ZEISS Intraokularlinsen

Unternehmensbeitrag

zeiss-logoWenn im Alter das Sehvermögen nachlässt, Kontraste schwächer werden und Farben zu verblassen scheinen, können das Hinweise auf eine Augenerkrankung sein.

Die Diagnose lautet nach eingehender Untersuchung beim Augenarzt dann oft: Grauer Star. Der Mediziner schaut sich insbesondere die Linsen in starker Vergrößerung mit dem Spaltlampenmikroskop an. Dabei entdeckt er oftmals sehr schnell eindeutige Hinweise auf eine Trübung der Linsen. Was der eigentliche Auslöser der Katarakt ist, weiß die Augenmedizin bis heute nicht. Bekannt ist hingegen, dass krankhafte Veränderungen der Eiweißstrukturen im Inneren der Linse für die Trübung verantwortlich sind. Sie lässt sich weder aufhalten noch umkehren, weshalb eine Operation die übliche Therapieform ist. Dabei wird eine Intraokularlinse anstelle der natürlichen Linse ins Auge implantiert. Allein in Deutschland wird dieser Eingriff rund 700.000 Mal pro Jahr durchgeführt.

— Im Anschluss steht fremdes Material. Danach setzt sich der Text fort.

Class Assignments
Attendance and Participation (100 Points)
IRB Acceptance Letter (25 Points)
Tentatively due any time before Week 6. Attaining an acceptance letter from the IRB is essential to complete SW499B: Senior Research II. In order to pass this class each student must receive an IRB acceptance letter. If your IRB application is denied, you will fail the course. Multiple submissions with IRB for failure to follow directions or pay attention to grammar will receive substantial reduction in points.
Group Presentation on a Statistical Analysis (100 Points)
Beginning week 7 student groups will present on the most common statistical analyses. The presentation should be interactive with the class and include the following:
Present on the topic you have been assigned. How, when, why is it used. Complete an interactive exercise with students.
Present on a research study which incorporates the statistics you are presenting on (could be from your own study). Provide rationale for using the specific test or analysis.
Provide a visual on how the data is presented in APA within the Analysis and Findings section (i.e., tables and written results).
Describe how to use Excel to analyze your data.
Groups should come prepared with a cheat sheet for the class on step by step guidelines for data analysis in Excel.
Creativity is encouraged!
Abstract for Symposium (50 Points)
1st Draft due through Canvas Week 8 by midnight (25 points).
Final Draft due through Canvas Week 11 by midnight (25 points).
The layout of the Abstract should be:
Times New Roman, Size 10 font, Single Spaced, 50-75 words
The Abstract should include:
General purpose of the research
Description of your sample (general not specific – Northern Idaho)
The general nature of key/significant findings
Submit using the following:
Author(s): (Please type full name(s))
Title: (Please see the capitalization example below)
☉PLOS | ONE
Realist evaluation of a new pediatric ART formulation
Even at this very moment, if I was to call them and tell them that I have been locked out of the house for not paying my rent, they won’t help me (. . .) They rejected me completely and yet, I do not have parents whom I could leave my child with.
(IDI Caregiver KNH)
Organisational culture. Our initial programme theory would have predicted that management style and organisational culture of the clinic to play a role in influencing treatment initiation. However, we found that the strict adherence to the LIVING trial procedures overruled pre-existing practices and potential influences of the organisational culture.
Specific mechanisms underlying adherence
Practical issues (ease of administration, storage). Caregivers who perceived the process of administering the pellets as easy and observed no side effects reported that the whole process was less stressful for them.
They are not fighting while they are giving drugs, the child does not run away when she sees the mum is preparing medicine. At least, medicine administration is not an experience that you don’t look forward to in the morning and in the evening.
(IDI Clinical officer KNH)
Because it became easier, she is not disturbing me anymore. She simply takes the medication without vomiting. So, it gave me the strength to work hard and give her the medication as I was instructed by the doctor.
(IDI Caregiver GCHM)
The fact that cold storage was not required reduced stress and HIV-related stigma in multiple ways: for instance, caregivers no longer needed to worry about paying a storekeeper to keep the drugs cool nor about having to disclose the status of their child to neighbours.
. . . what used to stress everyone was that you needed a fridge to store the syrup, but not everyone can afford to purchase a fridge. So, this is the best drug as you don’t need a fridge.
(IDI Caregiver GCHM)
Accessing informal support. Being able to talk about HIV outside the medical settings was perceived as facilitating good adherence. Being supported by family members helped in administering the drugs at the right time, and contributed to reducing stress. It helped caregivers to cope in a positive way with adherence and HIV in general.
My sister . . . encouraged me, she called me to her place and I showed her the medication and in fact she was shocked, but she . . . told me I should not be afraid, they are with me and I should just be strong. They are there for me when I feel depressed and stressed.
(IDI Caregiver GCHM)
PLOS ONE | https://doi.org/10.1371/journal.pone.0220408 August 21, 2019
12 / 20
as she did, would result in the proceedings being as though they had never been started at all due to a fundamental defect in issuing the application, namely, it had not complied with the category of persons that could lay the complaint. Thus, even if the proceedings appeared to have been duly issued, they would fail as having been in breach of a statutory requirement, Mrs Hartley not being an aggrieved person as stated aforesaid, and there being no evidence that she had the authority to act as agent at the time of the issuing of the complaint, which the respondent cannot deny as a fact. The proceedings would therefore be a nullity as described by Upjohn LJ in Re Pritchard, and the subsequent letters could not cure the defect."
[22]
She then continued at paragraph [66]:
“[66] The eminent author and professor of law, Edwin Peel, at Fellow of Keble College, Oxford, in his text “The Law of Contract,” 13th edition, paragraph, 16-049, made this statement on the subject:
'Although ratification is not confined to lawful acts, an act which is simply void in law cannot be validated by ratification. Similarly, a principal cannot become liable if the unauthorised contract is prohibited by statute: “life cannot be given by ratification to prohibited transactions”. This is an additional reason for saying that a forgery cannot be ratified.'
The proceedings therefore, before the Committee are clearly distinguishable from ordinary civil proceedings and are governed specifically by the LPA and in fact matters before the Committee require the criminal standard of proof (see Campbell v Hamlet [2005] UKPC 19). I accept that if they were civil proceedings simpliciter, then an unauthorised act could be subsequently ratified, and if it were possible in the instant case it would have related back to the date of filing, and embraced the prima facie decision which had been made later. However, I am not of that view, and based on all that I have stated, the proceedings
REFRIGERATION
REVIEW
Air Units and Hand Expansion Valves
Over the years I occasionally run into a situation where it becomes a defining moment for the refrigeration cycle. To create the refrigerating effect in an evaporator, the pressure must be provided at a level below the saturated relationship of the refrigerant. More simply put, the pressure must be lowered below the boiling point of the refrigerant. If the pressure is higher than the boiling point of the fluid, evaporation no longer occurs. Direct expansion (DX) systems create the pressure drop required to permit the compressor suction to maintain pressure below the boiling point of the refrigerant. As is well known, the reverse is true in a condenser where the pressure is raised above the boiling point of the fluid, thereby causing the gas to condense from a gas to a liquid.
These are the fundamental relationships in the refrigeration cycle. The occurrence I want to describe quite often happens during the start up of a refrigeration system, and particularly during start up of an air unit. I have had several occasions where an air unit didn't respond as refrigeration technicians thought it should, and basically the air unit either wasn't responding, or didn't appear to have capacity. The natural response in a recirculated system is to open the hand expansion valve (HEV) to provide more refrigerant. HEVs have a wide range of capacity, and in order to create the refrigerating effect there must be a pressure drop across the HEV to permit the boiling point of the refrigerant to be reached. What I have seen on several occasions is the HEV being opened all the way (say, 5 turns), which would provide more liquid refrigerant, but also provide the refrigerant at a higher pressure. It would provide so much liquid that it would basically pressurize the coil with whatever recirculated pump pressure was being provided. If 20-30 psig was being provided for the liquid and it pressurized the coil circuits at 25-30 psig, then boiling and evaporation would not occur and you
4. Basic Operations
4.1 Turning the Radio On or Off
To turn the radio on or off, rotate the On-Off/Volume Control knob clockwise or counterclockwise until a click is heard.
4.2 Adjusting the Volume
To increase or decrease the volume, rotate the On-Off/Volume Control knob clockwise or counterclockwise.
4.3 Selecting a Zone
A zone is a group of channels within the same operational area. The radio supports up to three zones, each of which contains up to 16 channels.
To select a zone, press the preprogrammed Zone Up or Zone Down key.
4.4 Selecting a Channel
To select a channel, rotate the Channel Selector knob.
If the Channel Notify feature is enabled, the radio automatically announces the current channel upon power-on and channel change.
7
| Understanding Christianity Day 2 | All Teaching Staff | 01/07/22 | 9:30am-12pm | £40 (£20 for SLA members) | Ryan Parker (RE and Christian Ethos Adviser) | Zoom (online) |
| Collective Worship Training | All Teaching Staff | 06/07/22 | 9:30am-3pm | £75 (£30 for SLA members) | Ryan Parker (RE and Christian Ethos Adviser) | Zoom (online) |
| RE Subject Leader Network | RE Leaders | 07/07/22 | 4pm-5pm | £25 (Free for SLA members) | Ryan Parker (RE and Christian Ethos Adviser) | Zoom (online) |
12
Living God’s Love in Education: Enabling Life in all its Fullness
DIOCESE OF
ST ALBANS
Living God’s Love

Grauer-Star-Operation mit IOL von Zeiss

In vielen Fällen implantieren Augenchirurgen dabei Zeiss Intraokularlinsen (IOL). Die Linsen des traditionsreichen Unternehmens gelten als besonders hochwertig, langlebig und formstabil. Zudem können die IOL von Zeiss durch extrem kleine Schnitte von gerade einmal zwei Millimetern ins Auge eingebracht werden. Die Verletzungen der Hornhaut werden also auf das absolute Minimum begrenzt. Und entsprechend schnell schreiten die Wundheilung sowie die Rehabilitation des Auges nach dem Eingriff voran. Intraokularlinsen von Zeiss bringen für den Augenarzt auch mit Blick auf den Workflow während der OP entscheidende Vorteile mit sich. Ihre Handhabung ist besonders komfortabel und sicher.

Große Produktpalette

Die Produktpalette von Zeiss ist im Bereich der Intraokularlinsen größer als bei jedem anderen Hersteller. Das bedeutet, dass für praktisch jeden Patienten eine passgenaue Linse zu finden ist. Dabei kann es sich um Monofokallinsen wie die CT SPHERIS® 209M, die CT ASPHINA® 409M/MP, die ZEISS – CT ASPHINA 509M/MP oder die CT LUCIA handeln. Durch die Auswahl der richtigen Linse lässt sich auch eine Hornhautverkrümmungen ausgleichen oder dem Astigmatismus entgegenwirken, der als Folge der Kataraktoperation auftreten kann. Das Mittel der Wahl ist in diesem Fall die torische Intraokularlinse AT TORBI® 709M/MP. Sie ist ebenfalls monofokal, also für den Ausgleich von Fehlsichtigkeiten in einem bestimmten Entfernungsbereich geeignet.

Viele verschiedene Linsentypen

Wenn komplexere Sehfehler vorliegen, die im Zuge der Grauer-Star-Operation mit beseitigt werden sollen, bieten sich andere Linsen aus dem Portfolio von Zeiss an. Hier ist insbesondere die Multifokallinse AT LISA® 809M/MP zu nennen. Auch von ihr gibt es eine Variante für Patienten mit Astigmatismus, nämlich die torische Linse vom Typ ZEISS – AT LISA toric 909M/MP. Das Prinzip der Multifokallinse, egal ob sphärisch oder asphärisch, gleicht einer Gleitsichtbrille. Hier wie dort sind unterschiedliche optische Eigenschaften in einer Linse beziehungsweise einem Brillenglas vereint. Die optimale Anpassung durch den Augenarzt sorgt dafür, dass die Linse sowohl im Nahbereich wie auch bei weiter entfernten Objekten vollkommen scharfes Sehen ermöglicht. Manche Patienten sind allerdings der Meinung, dass ihr Sehvermögen im Zwischenbereich nicht ausreicht. Um auch diesen sogenannten Intermediärbereich abzudecken, gibt es Trifokallinsen wie die AT LISA tri 839MP von Zeiss. Sie haben noch einen dritten Fokus, der das Seherlebnis weiter verbessert.